Garden thieves have stolen a total of 3 cantaloupes: 1 was outside the fence, the other two were inside the fence. There are 2 more fruits growing, but I doubt they’ll remain long enough to ripen fully. The upside to all this is that a hungry belly in need of a sweet delicious cantaloupe got what it deserved. Other good news: there were a handful of tomatoes and 3 more cucumbers ripe for the picking. Morning glories are also flowering along the fence, providing a little bit of color, though the vines still do look a bit sad and undernourished. Pinto bean vines are starting to produce as well and may provide enough dry beans for a bowl of chili. I’ll let the images do the rest of the talking.
Though not intended to be an urban gardening project, Wind is becoming an example of the possibilities of edible landscaping designed for a minimum of input and upkeep. Beyond the initial labor of preparing the land and planting, bi-weekly watering with monthly light feeding is all that has been necessary to produce vigorously growing plants.

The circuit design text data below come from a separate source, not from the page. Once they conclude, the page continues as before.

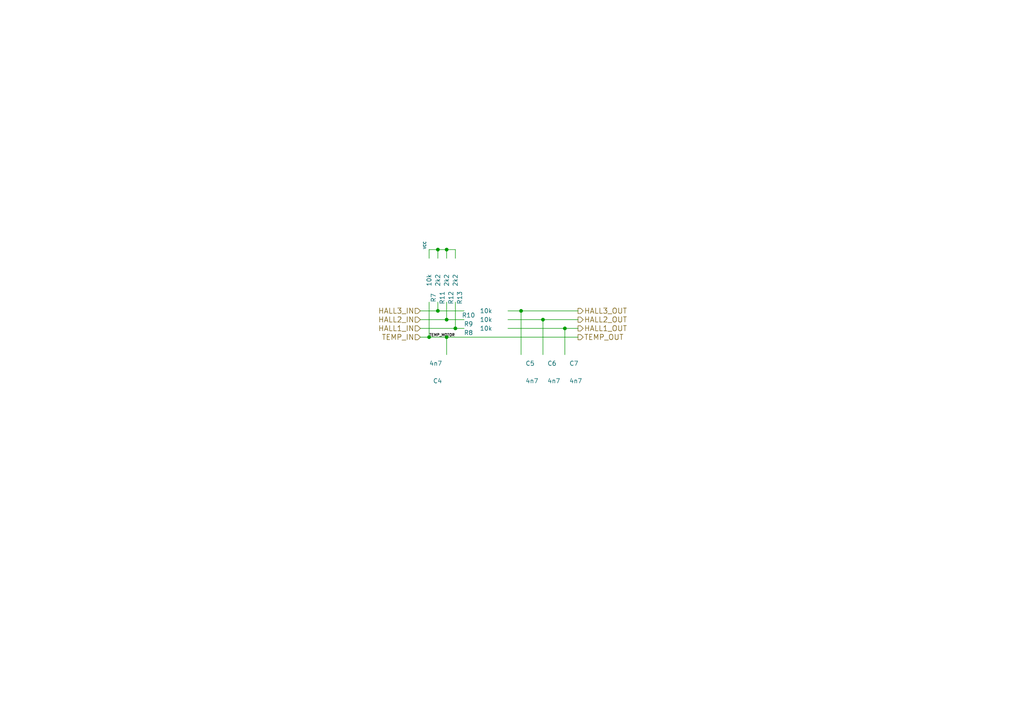
<source format=kicad_sch>
(kicad_sch (version 20230121) (generator eeschema)

  (uuid 3615f4d4-7239-475e-b642-3cbef5c2e188)

  (paper "A4")

  (title_block
    (title "BLDC Driver 4.11")
    (date "21 aug 2015")
    (rev "4.12")
    (company "Benjamin Vedder")
  )

  

  (junction (at 157.48 92.71) (diameter 0) (color 0 0 0 0)
    (uuid 14988586-25cc-4e35-8f38-486784363ff8)
  )
  (junction (at 129.54 92.71) (diameter 0) (color 0 0 0 0)
    (uuid 4a3672d0-d15f-4d6c-a9a4-d3fdc4b2823f)
  )
  (junction (at 129.54 97.79) (diameter 0) (color 0 0 0 0)
    (uuid 5fcc79ac-113d-4361-8b08-f765780e55c3)
  )
  (junction (at 163.83 95.25) (diameter 0) (color 0 0 0 0)
    (uuid 664b3e24-b55c-4409-99d0-313d3239b471)
  )
  (junction (at 124.46 97.79) (diameter 0) (color 0 0 0 0)
    (uuid 8305bfc0-f94b-4c91-8c5d-d2177256c36a)
  )
  (junction (at 132.08 95.25) (diameter 0) (color 0 0 0 0)
    (uuid 861e2b79-5b35-44c9-bd2c-0b32eb1f8aa8)
  )
  (junction (at 129.54 72.39) (diameter 0) (color 0 0 0 0)
    (uuid aee9af9d-2c25-4fca-97f3-2ceb3a1ae9fe)
  )
  (junction (at 127 90.17) (diameter 0) (color 0 0 0 0)
    (uuid b16ef561-20a1-446d-b13c-75c09d58d414)
  )
  (junction (at 151.13 90.17) (diameter 0) (color 0 0 0 0)
    (uuid bfb5aed5-7919-42d5-a2f8-4dd1acfbb516)
  )
  (junction (at 127 72.39) (diameter 0) (color 0 0 0 0)
    (uuid e676b7f5-5ec6-4dcf-b409-55ab62f460f7)
  )

  (wire (pts (xy 147.32 90.17) (xy 151.13 90.17))
    (stroke (width 0) (type default))
    (uuid 03907aac-bba0-4372-8307-1c656d6e423b)
  )
  (wire (pts (xy 129.54 92.71) (xy 134.62 92.71))
    (stroke (width 0) (type default))
    (uuid 0466623b-9e47-4fb9-9ad3-bbc509b2614f)
  )
  (wire (pts (xy 124.46 72.39) (xy 124.46 74.93))
    (stroke (width 0) (type default))
    (uuid 04911899-6951-4834-a66f-d84d49d8f193)
  )
  (wire (pts (xy 121.92 95.25) (xy 132.08 95.25))
    (stroke (width 0) (type default))
    (uuid 0e9e618b-b764-495d-8282-bf7b12591591)
  )
  (wire (pts (xy 124.46 72.39) (xy 127 72.39))
    (stroke (width 0) (type default))
    (uuid 1104385f-b1c1-4bff-82a0-201c7f732977)
  )
  (wire (pts (xy 163.83 95.25) (xy 167.64 95.25))
    (stroke (width 0) (type default))
    (uuid 120d3869-80f4-46fa-bd22-37506a5cd1b5)
  )
  (wire (pts (xy 127 74.93) (xy 127 72.39))
    (stroke (width 0) (type default))
    (uuid 14da2b0f-619f-43b3-a885-2adeecfae0bb)
  )
  (wire (pts (xy 163.83 95.25) (xy 163.83 102.87))
    (stroke (width 0) (type default))
    (uuid 159f7083-48a0-4bd8-bfde-726027a40d50)
  )
  (wire (pts (xy 129.54 87.63) (xy 129.54 92.71))
    (stroke (width 0) (type default))
    (uuid 1c3eb6e5-aead-4e20-871a-c2b83661d79c)
  )
  (wire (pts (xy 124.46 97.79) (xy 129.54 97.79))
    (stroke (width 0) (type default))
    (uuid 211369b7-4ce3-4d28-8150-cdaf1958a0c9)
  )
  (wire (pts (xy 129.54 72.39) (xy 129.54 74.93))
    (stroke (width 0) (type default))
    (uuid 275f5ab2-0071-4294-af47-81fb11a78358)
  )
  (wire (pts (xy 127 90.17) (xy 134.62 90.17))
    (stroke (width 0) (type default))
    (uuid 2c256486-8dad-41a1-86e2-b4225c2e2262)
  )
  (wire (pts (xy 121.92 97.79) (xy 124.46 97.79))
    (stroke (width 0) (type default))
    (uuid 3d8b3e1d-8d94-4344-aecc-731916874060)
  )
  (wire (pts (xy 151.13 90.17) (xy 167.64 90.17))
    (stroke (width 0) (type default))
    (uuid 3de00706-2259-4ca9-9049-429dc6301ad3)
  )
  (wire (pts (xy 129.54 72.39) (xy 132.08 72.39))
    (stroke (width 0) (type default))
    (uuid 43bab2c9-f036-43b2-b75e-02d71802d08c)
  )
  (wire (pts (xy 132.08 95.25) (xy 134.62 95.25))
    (stroke (width 0) (type default))
    (uuid 46b3beed-74dd-4612-b1af-2f925c00abdb)
  )
  (wire (pts (xy 129.54 97.79) (xy 129.54 102.87))
    (stroke (width 0) (type default))
    (uuid 5f45bc8c-4468-410d-92f7-4ae35914c43f)
  )
  (wire (pts (xy 157.48 92.71) (xy 157.48 102.87))
    (stroke (width 0) (type default))
    (uuid 74fee016-de4a-427e-ab93-339cbf9ee9af)
  )
  (wire (pts (xy 157.48 92.71) (xy 167.64 92.71))
    (stroke (width 0) (type default))
    (uuid 7a097b79-04bd-4330-9b39-e1b812dd39fc)
  )
  (wire (pts (xy 132.08 72.39) (xy 132.08 74.93))
    (stroke (width 0) (type default))
    (uuid 879c726c-fcfa-49b9-adaf-2985bcce2aa5)
  )
  (wire (pts (xy 121.92 92.71) (xy 129.54 92.71))
    (stroke (width 0) (type default))
    (uuid 9704217a-6468-42a3-b2a8-d1f19710249e)
  )
  (wire (pts (xy 121.92 90.17) (xy 127 90.17))
    (stroke (width 0) (type default))
    (uuid a2331d6c-1315-41a4-8969-7ece5033a760)
  )
  (wire (pts (xy 147.32 95.25) (xy 163.83 95.25))
    (stroke (width 0) (type default))
    (uuid a5b9daf9-e9ce-4606-be58-070909099bd2)
  )
  (wire (pts (xy 127 72.39) (xy 129.54 72.39))
    (stroke (width 0) (type default))
    (uuid c0b3fbf9-1db8-461f-a83e-e76c42eb24fe)
  )
  (wire (pts (xy 129.54 97.79) (xy 167.64 97.79))
    (stroke (width 0) (type default))
    (uuid c90e3642-88ce-4bfe-86d7-ca2371b8f8d3)
  )
  (wire (pts (xy 124.46 87.63) (xy 124.46 97.79))
    (stroke (width 0) (type default))
    (uuid cacc252c-039f-4102-9598-e3fe93116d7e)
  )
  (wire (pts (xy 147.32 92.71) (xy 157.48 92.71))
    (stroke (width 0) (type default))
    (uuid cb374c23-e444-42a5-bad0-69e06369556c)
  )
  (wire (pts (xy 132.08 87.63) (xy 132.08 95.25))
    (stroke (width 0) (type default))
    (uuid e293f2a3-ffe2-4580-a2ef-5565517f0452)
  )
  (wire (pts (xy 127 87.63) (xy 127 90.17))
    (stroke (width 0) (type default))
    (uuid ed3654e4-bc33-4169-b47d-59dcc8205846)
  )
  (wire (pts (xy 151.13 90.17) (xy 151.13 102.87))
    (stroke (width 0) (type default))
    (uuid f3058103-8bef-4895-aedb-cb145faaafef)
  )

  (label "TEMP_MOTOR" (at 124.46 97.79 0)
    (effects (font (size 0.762 0.762)) (justify left bottom))
    (uuid b5af7403-f59f-4d80-9601-ac381fcf5678)
  )

  (hierarchical_label "HALL3_IN" (shape input) (at 121.92 90.17 180)
    (effects (font (size 1.524 1.524)) (justify right))
    (uuid 0116cece-107c-4e78-89e6-add9da440238)
  )
  (hierarchical_label "HALL1_IN" (shape input) (at 121.92 95.25 180)
    (effects (font (size 1.524 1.524)) (justify right))
    (uuid 2fe4cbd1-0315-4e14-b949-a1877ffa6491)
  )
  (hierarchical_label "HALL2_IN" (shape input) (at 121.92 92.71 180)
    (effects (font (size 1.524 1.524)) (justify right))
    (uuid 87b2276a-6607-44bd-9c98-29b742651ee1)
  )
  (hierarchical_label "HALL2_OUT" (shape output) (at 167.64 92.71 0)
    (effects (font (size 1.524 1.524)) (justify left))
    (uuid a4a62295-6329-4570-82e9-39d5a901afff)
  )
  (hierarchical_label "HALL1_OUT" (shape output) (at 167.64 95.25 0)
    (effects (font (size 1.524 1.524)) (justify left))
    (uuid a6a4e070-6c0b-4c98-b606-c9e34e16d1c1)
  )
  (hierarchical_label "TEMP_IN" (shape input) (at 121.92 97.79 180)
    (effects (font (size 1.524 1.524)) (justify right))
    (uuid bdf2483c-c0ea-4b52-b4ab-7b8dfc06ff4a)
  )
  (hierarchical_label "HALL3_OUT" (shape output) (at 167.64 90.17 0)
    (effects (font (size 1.524 1.524)) (justify left))
    (uuid e3b072c1-e387-4f2f-b44f-d895bcd79ad4)
  )
  (hierarchical_label "TEMP_OUT" (shape output) (at 167.64 97.79 0)
    (effects (font (size 1.524 1.524)) (justify left))
    (uuid ea23e718-864f-4144-9012-29e625516c61)
  )

  (symbol (lib_id "R-RESCUE-BLDC_4") (at 124.46 81.28 180) (unit 1)
    (in_bom yes) (on_board yes) (dnp no)
    (uuid 00000000-0000-0000-0000-000053fbb581)
    (property "Reference" "R7" (at 125.73 86.36 90)
      (effects (font (size 1.27 1.27)))
    )
    (property "Value" "10k" (at 124.46 81.28 90)
      (effects (font (size 1.27 1.27)))
    )
    (property "Footprint" "CRF1:SMD-0603_r" (at 124.46 81.28 0)
      (effects (font (size 1.524 1.524)) hide)
    )
    (property "Datasheet" "" (at 124.46 81.28 0)
      (effects (font (size 1.524 1.524)) hide)
    )
    (instances
      (project "BLDC_4"
        (path "/aa61a71b-2c05-438e-989d-cc713c62216f/00000000-0000-0000-0000-000053fba77e"
          (reference "R7") (unit 1)
        )
      )
    )
  )

  (symbol (lib_id "R-RESCUE-BLDC_4") (at 140.97 95.25 90) (unit 1)
    (in_bom yes) (on_board yes) (dnp no)
    (uuid 00000000-0000-0000-0000-000053fbb588)
    (property "Reference" "R8" (at 135.89 96.52 90)
      (effects (font (size 1.27 1.27)))
    )
    (property "Value" "10k" (at 140.97 95.25 90)
      (effects (font (size 1.27 1.27)))
    )
    (property "Footprint" "CRF1:SMD-0603_r" (at 140.97 95.25 0)
      (effects (font (size 1.524 1.524)) hide)
    )
    (property "Datasheet" "" (at 140.97 95.25 0)
      (effects (font (size 1.524 1.524)) hide)
    )
    (instances
      (project "BLDC_4"
        (path "/aa61a71b-2c05-438e-989d-cc713c62216f/00000000-0000-0000-0000-000053fba77e"
          (reference "R8") (unit 1)
        )
      )
    )
  )

  (symbol (lib_id "R-RESCUE-BLDC_4") (at 140.97 92.71 90) (unit 1)
    (in_bom yes) (on_board yes) (dnp no)
    (uuid 00000000-0000-0000-0000-000053fbb58f)
    (property "Reference" "R9" (at 135.89 93.98 90)
      (effects (font (size 1.27 1.27)))
    )
    (property "Value" "10k" (at 140.97 92.71 90)
      (effects (font (size 1.27 1.27)))
    )
    (property "Footprint" "CRF1:SMD-0603_r" (at 140.97 92.71 0)
      (effects (font (size 1.524 1.524)) hide)
    )
    (property "Datasheet" "" (at 140.97 92.71 0)
      (effects (font (size 1.524 1.524)) hide)
    )
    (instances
      (project "BLDC_4"
        (path "/aa61a71b-2c05-438e-989d-cc713c62216f/00000000-0000-0000-0000-000053fba77e"
          (reference "R9") (unit 1)
        )
      )
    )
  )

  (symbol (lib_id "R-RESCUE-BLDC_4") (at 140.97 90.17 90) (unit 1)
    (in_bom yes) (on_board yes) (dnp no)
    (uuid 00000000-0000-0000-0000-000053fbb596)
    (property "Reference" "R10" (at 135.89 91.44 90)
      (effects (font (size 1.27 1.27)))
    )
    (property "Value" "10k" (at 140.97 90.17 90)
      (effects (font (size 1.27 1.27)))
    )
    (property "Footprint" "CRF1:SMD-0603_r" (at 140.97 90.17 0)
      (effects (font (size 1.524 1.524)) hide)
    )
    (property "Datasheet" "" (at 140.97 90.17 0)
      (effects (font (size 1.524 1.524)) hide)
    )
    (instances
      (project "BLDC_4"
        (path "/aa61a71b-2c05-438e-989d-cc713c62216f/00000000-0000-0000-0000-000053fba77e"
          (reference "R10") (unit 1)
        )
      )
    )
  )

  (symbol (lib_id "C-RESCUE-BLDC_4") (at 151.13 107.95 0) (unit 1)
    (in_bom yes) (on_board yes) (dnp no)
    (uuid 00000000-0000-0000-0000-000053fbb59d)
    (property "Reference" "C5" (at 152.4 105.41 0)
      (effects (font (size 1.27 1.27)) (justify left))
    )
    (property "Value" "4n7" (at 152.4 110.49 0)
      (effects (font (size 1.27 1.27)) (justify left))
    )
    (property "Footprint" "CRF1:SMD-0603_c" (at 151.13 107.95 0)
      (effects (font (size 1.524 1.524)) hide)
    )
    (property "Datasheet" "" (at 151.13 107.95 0)
      (effects (font (size 1.524 1.524)) hide)
    )
    (instances
      (project "BLDC_4"
        (path "/aa61a71b-2c05-438e-989d-cc713c62216f/00000000-0000-0000-0000-000053fba77e"
          (reference "C5") (unit 1)
        )
      )
    )
  )

  (symbol (lib_id "C-RESCUE-BLDC_4") (at 157.48 107.95 0) (unit 1)
    (in_bom yes) (on_board yes) (dnp no)
    (uuid 00000000-0000-0000-0000-000053fbb5a4)
    (property "Reference" "C6" (at 158.75 105.41 0)
      (effects (font (size 1.27 1.27)) (justify left))
    )
    (property "Value" "4n7" (at 158.75 110.49 0)
      (effects (font (size 1.27 1.27)) (justify left))
    )
    (property "Footprint" "CRF1:SMD-0603_c" (at 157.48 107.95 0)
      (effects (font (size 1.524 1.524)) hide)
    )
    (property "Datasheet" "" (at 157.48 107.95 0)
      (effects (font (size 1.524 1.524)) hide)
    )
    (instances
      (project "BLDC_4"
        (path "/aa61a71b-2c05-438e-989d-cc713c62216f/00000000-0000-0000-0000-000053fba77e"
          (reference "C6") (unit 1)
        )
      )
    )
  )

  (symbol (lib_id "C-RESCUE-BLDC_4") (at 163.83 107.95 0) (unit 1)
    (in_bom yes) (on_board yes) (dnp no)
    (uuid 00000000-0000-0000-0000-000053fbb5ab)
    (property "Reference" "C7" (at 165.1 105.41 0)
      (effects (font (size 1.27 1.27)) (justify left))
    )
    (property "Value" "4n7" (at 165.1 110.49 0)
      (effects (font (size 1.27 1.27)) (justify left))
    )
    (property "Footprint" "CRF1:SMD-0603_c" (at 163.83 107.95 0)
      (effects (font (size 1.524 1.524)) hide)
    )
    (property "Datasheet" "" (at 163.83 107.95 0)
      (effects (font (size 1.524 1.524)) hide)
    )
    (instances
      (project "BLDC_4"
        (path "/aa61a71b-2c05-438e-989d-cc713c62216f/00000000-0000-0000-0000-000053fba77e"
          (reference "C7") (unit 1)
        )
      )
    )
  )

  (symbol (lib_id "GND-RESCUE-BLDC_4") (at 151.13 113.03 0) (unit 1)
    (in_bom yes) (on_board yes) (dnp no)
    (uuid 00000000-0000-0000-0000-000053fbb5b2)
    (property "Reference" "#PWR030" (at 151.13 113.03 0)
      (effects (font (size 0.762 0.762)) hide)
    )
    (property "Value" "GND" (at 151.13 114.808 0)
      (effects (font (size 0.762 0.762)) hide)
    )
    (property "Footprint" "" (at 151.13 113.03 0)
      (effects (font (size 1.524 1.524)) hide)
    )
    (property "Datasheet" "" (at 151.13 113.03 0)
      (effects (font (size 1.524 1.524)) hide)
    )
    (instances
      (project "BLDC_4"
        (path "/aa61a71b-2c05-438e-989d-cc713c62216f/00000000-0000-0000-0000-000053fba77e"
          (reference "#PWR030") (unit 1)
        )
      )
    )
  )

  (symbol (lib_id "R-RESCUE-BLDC_4") (at 127 81.28 180) (unit 1)
    (in_bom yes) (on_board yes) (dnp no)
    (uuid 00000000-0000-0000-0000-000053fbb5b8)
    (property "Reference" "R11" (at 128.27 86.36 90)
      (effects (font (size 1.27 1.27)))
    )
    (property "Value" "2k2" (at 127 81.28 90)
      (effects (font (size 1.27 1.27)))
    )
    (property "Footprint" "CRF1:SMD-0603_r" (at 127 81.28 0)
      (effects (font (size 1.524 1.524)) hide)
    )
    (property "Datasheet" "" (at 127 81.28 0)
      (effects (font (size 1.524 1.524)) hide)
    )
    (instances
      (project "BLDC_4"
        (path "/aa61a71b-2c05-438e-989d-cc713c62216f/00000000-0000-0000-0000-000053fba77e"
          (reference "R11") (unit 1)
        )
      )
    )
  )

  (symbol (lib_id "R-RESCUE-BLDC_4") (at 129.54 81.28 180) (unit 1)
    (in_bom yes) (on_board yes) (dnp no)
    (uuid 00000000-0000-0000-0000-000053fbb5bf)
    (property "Reference" "R12" (at 130.81 86.36 90)
      (effects (font (size 1.27 1.27)))
    )
    (property "Value" "2k2" (at 129.54 81.28 90)
      (effects (font (size 1.27 1.27)))
    )
    (property "Footprint" "CRF1:SMD-0603_r" (at 129.54 81.28 0)
      (effects (font (size 1.524 1.524)) hide)
    )
    (property "Datasheet" "" (at 129.54 81.28 0)
      (effects (font (size 1.524 1.524)) hide)
    )
    (instances
      (project "BLDC_4"
        (path "/aa61a71b-2c05-438e-989d-cc713c62216f/00000000-0000-0000-0000-000053fba77e"
          (reference "R12") (unit 1)
        )
      )
    )
  )

  (symbol (lib_id "R-RESCUE-BLDC_4") (at 132.08 81.28 180) (unit 1)
    (in_bom yes) (on_board yes) (dnp no)
    (uuid 00000000-0000-0000-0000-000053fbb5c6)
    (property "Reference" "R13" (at 133.35 86.36 90)
      (effects (font (size 1.27 1.27)))
    )
    (property "Value" "2k2" (at 132.08 81.28 90)
      (effects (font (size 1.27 1.27)))
    )
    (property "Footprint" "CRF1:SMD-0603_r" (at 132.08 81.28 0)
      (effects (font (size 1.524 1.524)) hide)
    )
    (property "Datasheet" "" (at 132.08 81.28 0)
      (effects (font (size 1.524 1.524)) hide)
    )
    (instances
      (project "BLDC_4"
        (path "/aa61a71b-2c05-438e-989d-cc713c62216f/00000000-0000-0000-0000-000053fba77e"
          (reference "R13") (unit 1)
        )
      )
    )
  )

  (symbol (lib_id "C-RESCUE-BLDC_4") (at 129.54 107.95 180) (unit 1)
    (in_bom yes) (on_board yes) (dnp no)
    (uuid 00000000-0000-0000-0000-000053fbb5cd)
    (property "Reference" "C4" (at 128.27 110.49 0)
      (effects (font (size 1.27 1.27)) (justify left))
    )
    (property "Value" "4n7" (at 128.27 105.41 0)
      (effects (font (size 1.27 1.27)) (justify left))
    )
    (property "Footprint" "CRF1:SMD-0603_c" (at 129.54 107.95 0)
      (effects (font (size 1.524 1.524)) hide)
    )
    (property "Datasheet" "" (at 129.54 107.95 0)
      (effects (font (size 1.524 1.524)) hide)
    )
    (instances
      (project "BLDC_4"
        (path "/aa61a71b-2c05-438e-989d-cc713c62216f/00000000-0000-0000-0000-000053fba77e"
          (reference "C4") (unit 1)
        )
      )
    )
  )

  (symbol (lib_id "GND-RESCUE-BLDC_4") (at 129.54 113.03 0) (unit 1)
    (in_bom yes) (on_board yes) (dnp no)
    (uuid 00000000-0000-0000-0000-000053fbb5d4)
    (property "Reference" "#PWR031" (at 129.54 113.03 0)
      (effects (font (size 0.762 0.762)) hide)
    )
    (property "Value" "GND" (at 129.54 114.808 0)
      (effects (font (size 0.762 0.762)) hide)
    )
    (property "Footprint" "" (at 129.54 113.03 0)
      (effects (font (size 1.524 1.524)) hide)
    )
    (property "Datasheet" "" (at 129.54 113.03 0)
      (effects (font (size 1.524 1.524)) hide)
    )
    (instances
      (project "BLDC_4"
        (path "/aa61a71b-2c05-438e-989d-cc713c62216f/00000000-0000-0000-0000-000053fba77e"
          (reference "#PWR031") (unit 1)
        )
      )
    )
  )

  (symbol (lib_id "VCC") (at 124.46 72.39 0) (unit 1)
    (in_bom yes) (on_board yes) (dnp no)
    (uuid 00000000-0000-0000-0000-000053fbb5da)
    (property "Reference" "#PWR032" (at 124.46 69.85 0)
      (effects (font (size 0.762 0.762)) hide)
    )
    (property "Value" "VCC" (at 123.19 71.12 90)
      (effects (font (size 0.762 0.762)))
    )
    (property "Footprint" "" (at 124.46 72.39 0)
      (effects (font (size 1.524 1.524)) hide)
    )
    (property "Datasheet" "" (at 124.46 72.39 0)
      (effects (font (size 1.524 1.524)) hide)
    )
    (instances
      (project "BLDC_4"
        (path "/aa61a71b-2c05-438e-989d-cc713c62216f/00000000-0000-0000-0000-000053fba77e"
          (reference "#PWR032") (unit 1)
        )
      )
    )
  )

  (symbol (lib_id "GND-RESCUE-BLDC_4") (at 157.48 113.03 0) (unit 1)
    (in_bom yes) (on_board yes) (dnp no)
    (uuid 00000000-0000-0000-0000-000053fbb5f9)
    (property "Reference" "#PWR033" (at 157.48 113.03 0)
      (effects (font (size 0.762 0.762)) hide)
    )
    (property "Value" "GND" (at 157.48 114.808 0)
      (effects (font (size 0.762 0.762)) hide)
    )
    (property "Footprint" "" (at 157.48 113.03 0)
      (effects (font (size 1.524 1.524)) hide)
    )
    (property "Datasheet" "" (at 157.48 113.03 0)
      (effects (font (size 1.524 1.524)) hide)
    )
    (instances
      (project "BLDC_4"
        (path "/aa61a71b-2c05-438e-989d-cc713c62216f/00000000-0000-0000-0000-000053fba77e"
          (reference "#PWR033") (unit 1)
        )
      )
    )
  )

  (symbol (lib_id "GND-RESCUE-BLDC_4") (at 163.83 113.03 0) (unit 1)
    (in_bom yes) (on_board yes) (dnp no)
    (uuid 00000000-0000-0000-0000-000053fbb5ff)
    (property "Reference" "#PWR034" (at 163.83 113.03 0)
      (effects (font (size 0.762 0.762)) hide)
    )
    (property "Value" "GND" (at 163.83 114.808 0)
      (effects (font (size 0.762 0.762)) hide)
    )
    (property "Footprint" "" (at 163.83 113.03 0)
      (effects (font (size 1.524 1.524)) hide)
    )
    (property "Datasheet" "" (at 163.83 113.03 0)
      (effects (font (size 1.524 1.524)) hide)
    )
    (instances
      (project "BLDC_4"
        (path "/aa61a71b-2c05-438e-989d-cc713c62216f/00000000-0000-0000-0000-000053fba77e"
          (reference "#PWR034") (unit 1)
        )
      )
    )
  )
)

</source>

To prepare the land, shallow ditches no deeper than 10″ were dug along the fence. These were filled with organic gardening soil purchased at a regional hardware store. Seeds were planted directly or grown indoors and planted as seedlings. Most seeds were sourced from previous years of planting and saved from plants growing along the sidewalks of NYC. As soon as the plants became established, mulch purchased at a regional hardware store was spread around the plants to retain moisture and regulate temperature.